[Spatial annotation records]
-=-=-

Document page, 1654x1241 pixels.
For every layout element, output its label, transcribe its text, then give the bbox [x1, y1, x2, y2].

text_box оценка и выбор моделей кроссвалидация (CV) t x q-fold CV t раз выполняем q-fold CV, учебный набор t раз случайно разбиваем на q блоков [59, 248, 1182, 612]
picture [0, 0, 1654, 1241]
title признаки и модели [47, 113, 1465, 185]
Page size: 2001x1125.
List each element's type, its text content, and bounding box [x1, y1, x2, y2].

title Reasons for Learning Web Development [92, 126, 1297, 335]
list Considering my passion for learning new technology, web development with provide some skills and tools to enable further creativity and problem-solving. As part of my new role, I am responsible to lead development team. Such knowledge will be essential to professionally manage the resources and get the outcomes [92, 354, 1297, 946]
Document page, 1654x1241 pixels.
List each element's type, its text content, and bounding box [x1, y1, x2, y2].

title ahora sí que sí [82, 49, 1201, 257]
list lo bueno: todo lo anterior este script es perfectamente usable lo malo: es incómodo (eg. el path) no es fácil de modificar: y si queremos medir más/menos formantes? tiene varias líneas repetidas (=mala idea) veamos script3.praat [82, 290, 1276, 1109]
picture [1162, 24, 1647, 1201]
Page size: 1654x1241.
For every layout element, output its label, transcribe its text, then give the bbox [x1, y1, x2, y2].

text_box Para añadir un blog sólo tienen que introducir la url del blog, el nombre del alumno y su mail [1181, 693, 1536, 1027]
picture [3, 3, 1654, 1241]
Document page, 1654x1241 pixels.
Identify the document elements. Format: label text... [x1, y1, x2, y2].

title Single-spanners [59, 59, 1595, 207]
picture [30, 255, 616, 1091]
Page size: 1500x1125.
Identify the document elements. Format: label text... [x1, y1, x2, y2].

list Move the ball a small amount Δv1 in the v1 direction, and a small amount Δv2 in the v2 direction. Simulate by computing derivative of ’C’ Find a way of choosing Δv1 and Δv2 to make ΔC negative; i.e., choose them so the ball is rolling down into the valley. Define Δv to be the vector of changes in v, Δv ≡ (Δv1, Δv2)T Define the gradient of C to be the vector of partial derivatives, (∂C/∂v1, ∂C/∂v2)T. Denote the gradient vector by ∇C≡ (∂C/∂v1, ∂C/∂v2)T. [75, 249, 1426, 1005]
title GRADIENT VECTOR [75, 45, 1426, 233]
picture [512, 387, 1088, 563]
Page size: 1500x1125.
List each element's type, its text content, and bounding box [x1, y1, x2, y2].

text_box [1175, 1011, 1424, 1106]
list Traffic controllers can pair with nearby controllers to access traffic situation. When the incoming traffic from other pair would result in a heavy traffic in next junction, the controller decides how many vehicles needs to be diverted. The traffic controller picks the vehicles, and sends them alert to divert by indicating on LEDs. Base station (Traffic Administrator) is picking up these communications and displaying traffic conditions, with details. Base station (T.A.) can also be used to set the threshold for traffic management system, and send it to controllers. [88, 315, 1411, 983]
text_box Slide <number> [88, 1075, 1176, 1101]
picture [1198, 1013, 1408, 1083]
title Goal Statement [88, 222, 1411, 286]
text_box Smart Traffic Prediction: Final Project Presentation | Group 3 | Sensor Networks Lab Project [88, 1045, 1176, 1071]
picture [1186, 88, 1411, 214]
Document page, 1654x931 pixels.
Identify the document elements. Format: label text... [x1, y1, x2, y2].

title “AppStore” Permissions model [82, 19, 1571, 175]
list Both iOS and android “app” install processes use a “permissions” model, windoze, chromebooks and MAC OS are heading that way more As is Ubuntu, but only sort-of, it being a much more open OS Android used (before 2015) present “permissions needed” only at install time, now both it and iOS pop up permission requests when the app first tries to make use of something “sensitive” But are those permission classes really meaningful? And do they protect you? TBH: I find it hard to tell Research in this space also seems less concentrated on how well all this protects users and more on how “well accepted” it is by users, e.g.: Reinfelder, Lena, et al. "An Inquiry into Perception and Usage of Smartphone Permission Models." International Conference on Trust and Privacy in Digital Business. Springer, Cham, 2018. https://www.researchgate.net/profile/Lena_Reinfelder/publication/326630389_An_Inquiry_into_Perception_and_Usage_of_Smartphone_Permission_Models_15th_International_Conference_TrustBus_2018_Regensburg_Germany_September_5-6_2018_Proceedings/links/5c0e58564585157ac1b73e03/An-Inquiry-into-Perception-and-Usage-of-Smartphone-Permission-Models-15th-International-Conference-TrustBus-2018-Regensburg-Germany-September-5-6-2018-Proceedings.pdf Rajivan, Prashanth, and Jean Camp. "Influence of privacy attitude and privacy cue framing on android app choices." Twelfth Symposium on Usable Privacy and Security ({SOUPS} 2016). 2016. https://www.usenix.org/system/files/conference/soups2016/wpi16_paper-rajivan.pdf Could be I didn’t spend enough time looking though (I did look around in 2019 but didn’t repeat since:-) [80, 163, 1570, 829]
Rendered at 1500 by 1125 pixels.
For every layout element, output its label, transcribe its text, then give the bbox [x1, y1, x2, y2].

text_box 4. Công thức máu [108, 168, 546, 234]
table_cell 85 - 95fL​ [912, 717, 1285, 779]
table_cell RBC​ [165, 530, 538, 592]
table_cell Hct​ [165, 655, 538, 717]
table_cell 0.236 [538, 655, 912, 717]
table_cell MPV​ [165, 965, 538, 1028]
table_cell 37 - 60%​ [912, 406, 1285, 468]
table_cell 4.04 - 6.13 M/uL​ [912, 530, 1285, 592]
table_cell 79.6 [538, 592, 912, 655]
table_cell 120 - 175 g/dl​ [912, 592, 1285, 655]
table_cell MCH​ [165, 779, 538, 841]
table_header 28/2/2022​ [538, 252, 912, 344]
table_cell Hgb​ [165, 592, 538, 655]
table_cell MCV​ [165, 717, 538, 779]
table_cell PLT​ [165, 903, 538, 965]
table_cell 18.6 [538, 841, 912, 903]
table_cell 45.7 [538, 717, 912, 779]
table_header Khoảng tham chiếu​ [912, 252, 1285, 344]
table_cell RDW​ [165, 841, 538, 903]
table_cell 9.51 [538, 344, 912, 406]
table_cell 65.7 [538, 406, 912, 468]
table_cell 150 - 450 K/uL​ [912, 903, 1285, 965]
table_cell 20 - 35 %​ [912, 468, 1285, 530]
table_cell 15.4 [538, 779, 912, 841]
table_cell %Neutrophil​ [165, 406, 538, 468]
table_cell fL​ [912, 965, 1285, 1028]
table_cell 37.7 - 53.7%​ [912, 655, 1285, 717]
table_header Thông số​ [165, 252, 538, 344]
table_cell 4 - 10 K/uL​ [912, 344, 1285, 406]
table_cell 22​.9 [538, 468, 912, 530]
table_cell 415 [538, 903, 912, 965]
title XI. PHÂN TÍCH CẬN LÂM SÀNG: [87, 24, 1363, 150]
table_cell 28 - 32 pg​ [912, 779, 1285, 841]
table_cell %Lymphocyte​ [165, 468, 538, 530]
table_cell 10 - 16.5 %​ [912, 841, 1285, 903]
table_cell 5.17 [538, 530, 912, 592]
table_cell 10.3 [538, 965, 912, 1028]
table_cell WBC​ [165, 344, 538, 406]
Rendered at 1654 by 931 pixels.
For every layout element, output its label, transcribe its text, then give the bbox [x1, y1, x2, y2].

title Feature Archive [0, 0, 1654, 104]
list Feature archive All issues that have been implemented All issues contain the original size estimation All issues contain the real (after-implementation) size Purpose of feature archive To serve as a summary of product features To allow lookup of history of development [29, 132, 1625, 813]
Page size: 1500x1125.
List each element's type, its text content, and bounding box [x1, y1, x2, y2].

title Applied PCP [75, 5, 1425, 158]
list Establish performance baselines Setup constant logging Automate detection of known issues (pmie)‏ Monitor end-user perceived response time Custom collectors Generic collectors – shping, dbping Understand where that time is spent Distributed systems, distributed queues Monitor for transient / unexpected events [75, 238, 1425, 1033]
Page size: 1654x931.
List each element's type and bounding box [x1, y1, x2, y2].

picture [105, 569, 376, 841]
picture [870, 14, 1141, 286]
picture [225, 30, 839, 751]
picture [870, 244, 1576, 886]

-=-=-

## Short exercise
In the lines from the start of the records through the line holding "picture [0, 0, 1654, 1241]", inclusive, substitute "page element" for "layout element". Return only those lines, with nothing else changed.

## Answer to this task
Document page, 1654x1241 pixels.
For every page element, output its label, transcribe its text, then give the bbox [x1, y1, x2, y2].

text_box оценка и выбор моделей кроссвалидация (CV) t x q-fold CV t раз выполняем q-fold CV, учебный набор t раз случайно разбиваем на q блоков [59, 248, 1182, 612]
picture [0, 0, 1654, 1241]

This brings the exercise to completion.